* [Excerpted passage]:
The retainer 40 has a first vertical retainer sidewall section 48 extending around the plate section 42 and which extends upwardly. A U-shaped handle 50, FIGS. 1, 3, and 4, extends horizontally outwardly from each of two opposite ends 52 of the retainer sidewall section 48 corresponding to the two opposite ends 35 of the tray sidewall section 30. Each of the U-shaped handles 50 has two spaced legs 54, which slide into the tray slots 34 respectively, when the retainer 40 is nested in the tray 21. Tabs 56 project horizontally outwardly from the sidewall sections 52 respectively between each of the two legs 54. These tabs 56 snap into the sidewall recess 36 in the sidewall sections 35 of the tray 21 respectively when the retainer 40 is nested in the tray 21. The retainer plate section 42 has elongated slots 58, FIGS. 1 and 3, parallel to and directly adjacent the opposite ends 52 of the retainer sidewall section respectively, whereby inwardly directed finger pressure on the U-shaped handles 50 inwardly flex the opposite ends 52 of the retainer sidewall sections to release the tabs 56 from the tray sidewall recesses 36 respectively, thereby to facilitate removal of the retainer 40 from the tray 21.
In addition, the retainer 40 has a second vertical retainer sidewall section 60, FIG. 4, extending around the retainer plate section 42 and extending downwardly from the retainer plate section.
The tray 21 of FIGS. 5-7, with up to twenty-four sample tubes 12 placed therein and with the retainer 40 snapped into position, forms a single unit 10, which can be placed in a PCR instrument for processing. When the retainer 40 is nested in the tray 21, the retainer plate section 42 lies slightly above the shoulder 20, FIG. 2, of a tube resting in the tray and the first tray sidewall section 30 is about as high as the retainer sidewall section 48, whereby tubes resting in the tray are retained loosely both vertically and laterally.

* [Activity]: Reproduce the tube-retainer passage starting at "In addition, the" and ending at "retainer plate section.", renaming "second" to "lower" wherever it occurs. The data are not needed for this work.

* [Data extract]:
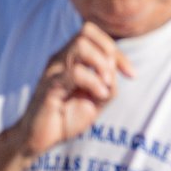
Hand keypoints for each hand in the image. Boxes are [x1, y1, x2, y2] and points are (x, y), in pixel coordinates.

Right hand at [19, 22, 132, 158]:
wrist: (39, 140)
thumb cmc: (66, 118)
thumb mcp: (95, 101)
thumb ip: (108, 85)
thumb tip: (115, 73)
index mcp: (70, 58)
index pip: (95, 35)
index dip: (117, 51)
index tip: (132, 74)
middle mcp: (61, 58)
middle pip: (86, 30)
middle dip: (109, 50)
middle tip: (112, 77)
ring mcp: (54, 70)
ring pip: (80, 44)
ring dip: (101, 63)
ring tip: (106, 85)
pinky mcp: (50, 86)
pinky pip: (75, 72)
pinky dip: (94, 82)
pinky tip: (99, 96)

* [Solution to this exercise]:
In addition, the retainer 40 has a lower vertical retainer sidewall section 60, FIG. 4, extending around the retainer plate section 42 and extending downwardly from the retainer plate section.